I am trying to filter a dataframe like the following by its path and the paths items:
from pathlib import Path
import pandas as pd
lst = [('100', Path('/root/sub1/nameA.txt'), 'some_type'),
('101', Path('/root/sub1/nameB.txt'), 'some_type'),
('102', Path('/root/sub2/nameC.txt'), 'other_type')]
df = pd.DataFrame(lst, columns = ['id', 'path', 'category'])
print(df)
At the moment I am looking for all elements, whose parent is sub1 (i.e all files in dir sub1). Generally I want to be able to filter the df by certain properties of its path.
I know of the Path.parent
property and have been using it for a while. I am also aware of filter options like df['path'].str.contains()
which does not work with a path object in the df entry.

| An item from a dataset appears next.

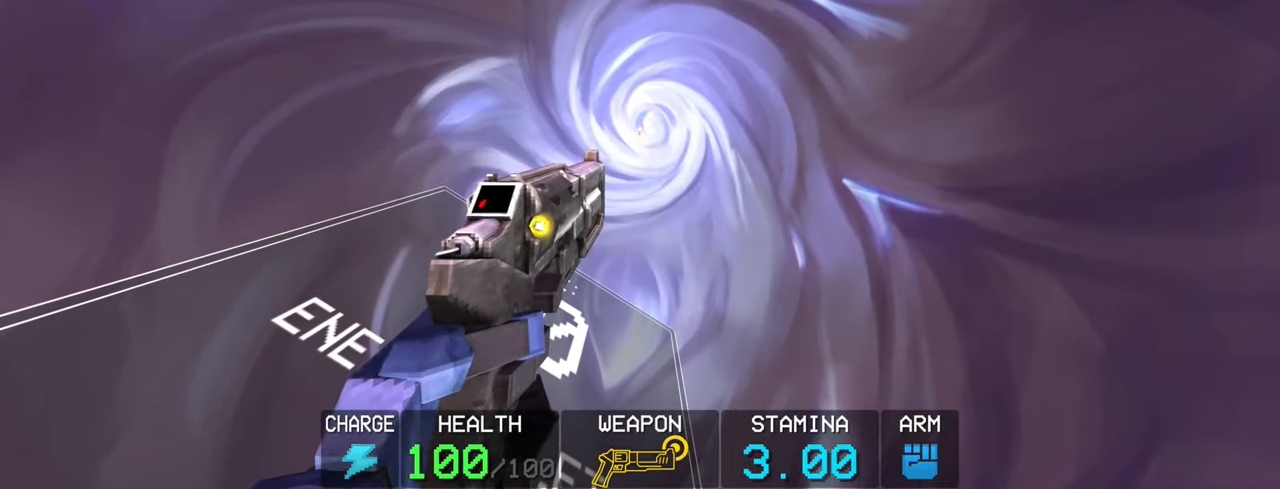
{"keys": ["1", "w"], "mouse": [], "events": [[50, "mouse_left", "down"], [133, "mouse_left", "up"], [283, "shift", "down"], [283, "w", "down"], [366, "1", "down"], [466, "shift", "up"]]}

Any advice? Thanks for your help!
answering Manakins questions in the comment - Example Output
df[df['path'].apply(Path.parent == '/root/sub1')] # does of course not work!
# desired output
df
id path category
0 100 '/root/sub1/nameA.txt' 'some_type'
1 101 '/root/sub1/nameB.txt' 'some_type'
if you want to use pathlib objects then you'll have to use apply
df[df['path'].apply(lambda x : x.parent == Path('/root/sub1'))]
id path category
0 100 \root\sub1\nameA.txt some_type
1 101 \root\sub1\nameB.txt some_type
you could convert the object to a string, but you'd get an absolute path which may not be correct.